Quanto à questão fiscal, penso que no estado da situação actual isto não irá lá tanto com medidas de impacto fiscal ou acréscimos de tributação dos escalões mais elevados( pois estes já sofrem uma tributação elevada - pelo menos os que sériamente declaram o que ganham) mas antes com maior equidade, expressa pela redução das enormes disparidades verificadas no nosso país.

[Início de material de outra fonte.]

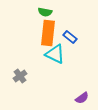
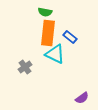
gray cross: moved 5 px right, 9 px up
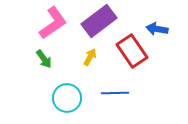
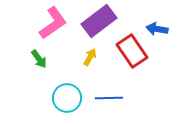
green arrow: moved 5 px left
blue line: moved 6 px left, 5 px down
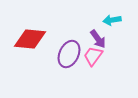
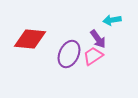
pink trapezoid: rotated 20 degrees clockwise
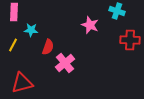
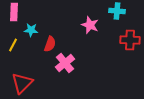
cyan cross: rotated 14 degrees counterclockwise
red semicircle: moved 2 px right, 3 px up
red triangle: rotated 30 degrees counterclockwise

Temos vários exemplos conhecidos. Nalguns sectores, assistimos aos salários e restantes regalias de titulares de orgãos públicos ou de instituições privadas em alguns sectores estratégicos, que estão muito acima de outros países mito mais ricos que o nosso.

Otavio Rebelo disse...

Caros Colegas Mário Jesus e Nuno Maia,

Tenho andado, como referi há dias em formação pós-laboral e só agora consegui reler e com a devida atenção os vossos comentários. Como sempre, demonstram grande clarividência e oportunidade. Perante os factos apenas resta continuarmos a procurar soluções para aumentarmos a riqueza produzida em termos nacionais que apesar de ser mal distribuída, terá sempre mais para dar aos mais desfavorecidos. Quanto ao facto de haver alguma crispação social ela torna-se mais provável quando os que pouco têm ficam em risco de nada ter. A nossa geração luta contra muitas dificuldades mas não viveu o flagelo da fome como muitos da geraçaão dos nossos pais e avós. Quanto às gerações que se seguem, não tenho tantas certezas. Parece-me contudo que a capacidade de sacrifício das novas gerações já não é a mesma. Espero bem estar a subestimá-los. Um dos primeiros reflexos da falta de emprego e de dinheiro é aumento do número de assaltos. Desde assaltos a marcos de correio para roubo de cheques até ao assalto a postos de combustiveis, multibancos e bancos, passando pelo assalto directo às pessoas na rua e transportes públicos, temos assistido um pouco de tudo. A segurança de pessoas e bens é outra questão importante a abordar. Às vezes temo que não seja só na má distribuição da riqueza que estamos a copiar o Brasil. Também no aumento de assaltos e necessidade de maior segurança privada, parece estarmos a querer copiá-los.